Wilder built the tree house and bridge for about $250,000, and says his client probably recouped most of that investment.

While many tree-house designers focus on providing a space just for adults or just for kids, the TreeHouse Co. in Kilmarnock, Scotland, has experience in designs that cater to all ages. A few years ago, a project in Fife, Scotland, called for a tastefully designed tree house that would appear to grow out of a 500-year-old lightning-struck cedar tree. On top of that challenge, the TreeHouse Co. designers needed to create both a play space for the children as well as an entertaining area for the adults.

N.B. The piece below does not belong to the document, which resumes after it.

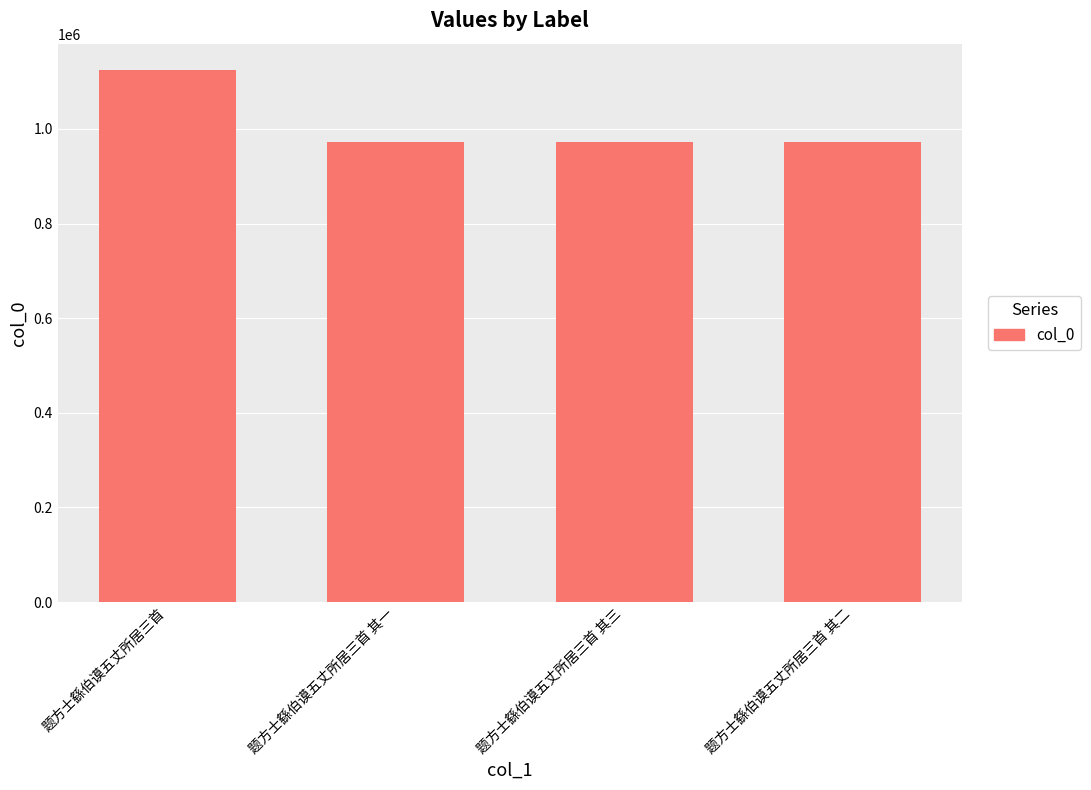

What is the label of the 3rd bar from the right?

题方士繇伯谟五丈所居三首 其一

They constructed a 45-foot spire with cedar shingles, a copper turret, a side deck, two staircases with multilevel verandas, and a zip slide—all for the enjoyment of the youth. For the parents, they built a deck under the canopy of another nearby tree and adjoined the entire structure with a bridge. As a result, the adults can enjoy their roughly $90,000 investment in the company of friends while keeping a watchful eye on their kids.

Fit for a duchy
When the Duke and Duchess of Northumberland laid out plans to create the largest public gardens in all of Europe at Alnwick Castle, they commissioned the TreeHouse Co. to create a gigantic tree house that would be home to a 120-seat restaurant, a retail shop, two classrooms, and two private dining rooms. Opened in January, 2005, the Treehouse at Alnwick Gardens is a labyrinth of turrets, treetop walkways, and cavernous spaces. At 6,000 square feet, it's one of the largest wooden tree houses in the world.

The price? $6 million.

Tree houses aren't just for the home either. People seeking an adventurous Swiss Family Robinson-style getaway without the pricey investment can look for hotels among the branches. In the heart of the Aberdares National Park in Kenya, visitors to the Treetops Hotel pay about $80 per night for rooms built atop stilts and entwined with trees. The hotel is a great pit stop for safaris, as numerous observation lounges and balconies look onto the favorite watering holes of nearby rhinos, elephants, lions, and warthogs.

If you want to see life like the Korowai and Kombai natives of Papua, Indonesia, who live in huts built 80-160 feet off the ground for protection, book a night in the Mount Rainer (Wash.) Cedar Creek Treehouse -- a retreat that takes visitors to new heights. Designed and constructed by Bill Compher in 1982, the bed and breakfast is a cabin perched 50 feet off the ground in an enormous redwood tree, and includes double bedroom, fully equipped kitchen, and observation room for $250 a night.